News for this August 10th, 70 years ago was full of anticipation mixed with caution. Shortly after reports of the Nagasaki Atomic Bomb attack surfaced, and after President Truman went to address the nation on the status of the war, word came from Tokyo Radio that Japan had accepted, at least in principle, the terms laid down during the Potsdam Conference earlier in the year.
The sticking point was Japan’s retaining of The Emperor as ruling head of Japan. And despite there being no mention of The Emperor in the Potsdam ultimatum, the Allies reiterated the surrender terms were unconditional.
And so the diplomatic wrangling went on. And news of the end of World War 2 was tempered, at least for a while.

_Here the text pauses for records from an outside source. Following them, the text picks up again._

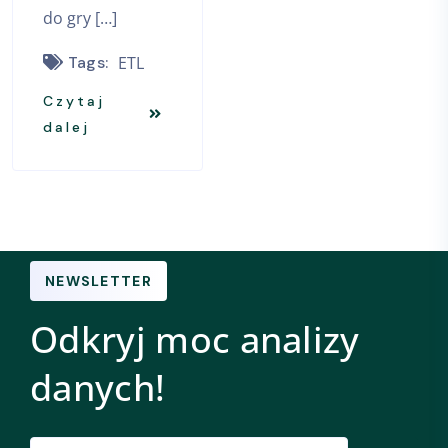
do gry […]
Tags:
ETL
Czytaj
dalej
NEWSLETTER
Odkryj moc analizy
danych!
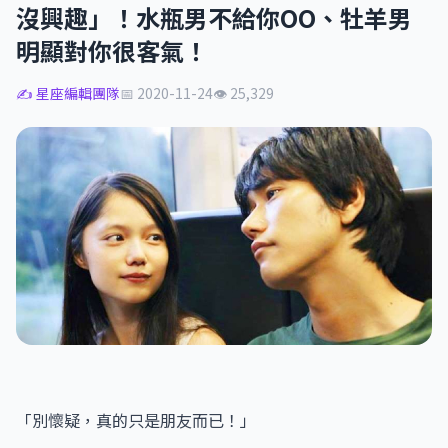
沒興趣」！水瓶男不給你OO、牡羊男
明顯對你很客氣！
✍️ 星座編輯團隊
📅 2020-11-24
👁 25,329
「別懷疑，真的只是朋友而已！」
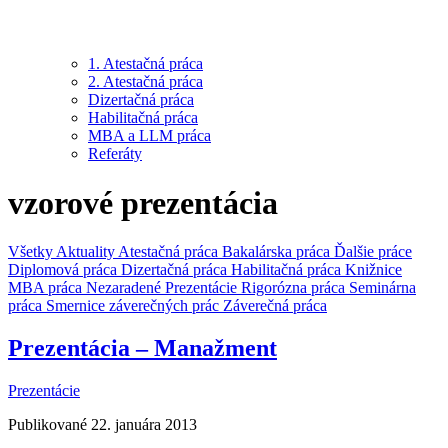
1. Atestačná práca
2. Atestačná práca
Dizertačná práca
Habilitačná práca
MBA a LLM práca
Referáty
vzorové prezentácia
Všetky
Aktuality
Atestačná práca
Bakalárska práca
Ďalšie práce
Diplomová práca
Dizertačná práca
Habilitačná práca
Knižnice
MBA práca
Nezaradené
Prezentácie
Rigorózna práca
Seminárna
práca
Smernice záverečných prác
Záverečná práca
Prezentácia – Manažment
Prezentácie
Publikované 22. januára 2013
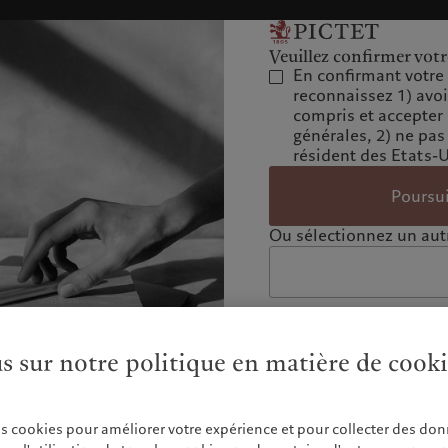
Veuillez confirmer votr
En confirmant votre 
reconnaissez 1) avo
compris et accepter
générales, 2) ne pas
résident des Etats-
Poursu
Ou sélectionnez un autr
us sur notre politique en matière de cook
es cookies pour améliorer votre expérience et pour collecter des don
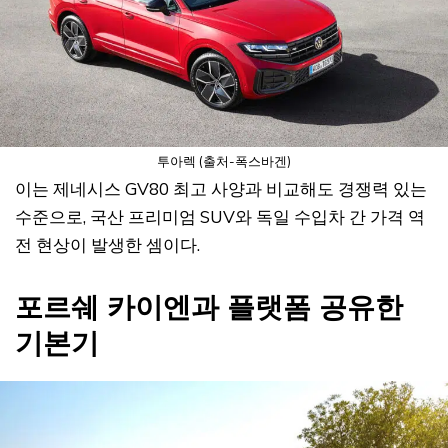
투아렉 (출처-폭스바겐)
이는 제네시스 GV80 최고 사양과 비교해도 경쟁력 있는
수준으로, 국산 프리미엄 SUV와 독일 수입차 간 가격 역
전 현상이 발생한 셈이다.
포르쉐 카이엔과 플랫폼 공유한
기본기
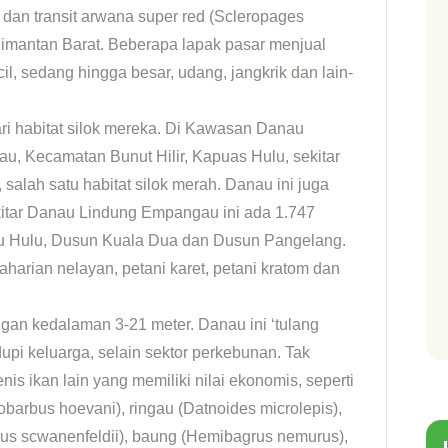
i dan transit arwana super red (Scleropages
alimantan Barat. Beberapa lapak pasar menjual
il, sedang hingga besar, udang, jangkrik dan lain-
ri habitat silok mereka. Di Kawasan Danau
 Kecamatan Bunut Hilir, Kapuas Hulu, sekitar
salah satu habitat silok merah. Danau ini juga
kitar Danau Lindung Empangau ini ada 1.747
au Hulu, Dusun Kuala Dua dan Dusun Pangelang.
arian nelayan, petani karet, petani kratom dan
an kedalaman 3-21 meter. Danau ini ‘tulang
i keluarga, selain sektor perkebunan. Tak
enis ikan lain yang memiliki nilai ekonomis, seperti
obarbus hoevani), ringau (Datnoides microlepis),
mus scwanenfeldii), baung (Hemibagrus nemurus),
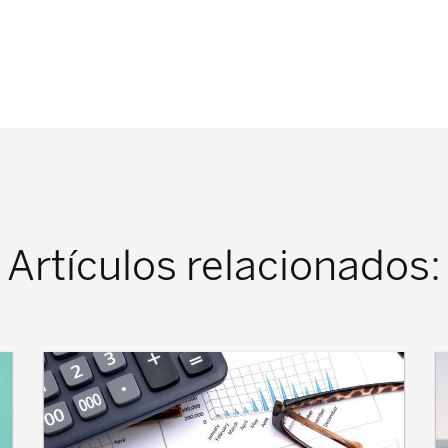
Artículos relacionados:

Meanwhile, Russia was wasting no time jumping into the Pacific War. With major advances throughout China and as far south as Korea, and occupying Formosa and Sakhalin Island.
And so reports on this August 10th in 1945 about the anticipated surrender of Japan and the official end of World War 2 had many excited, it also had some concerned over the future – we were on a war footing for so long, how were we going to act to a world in peace? For a while, we forgot about the devastating new weapon we had, and that the latest bomb destroyed most of Nagasaki, leaving some 70,000 dead and disintegrated in its wake. Those were all questions waiting to be asked.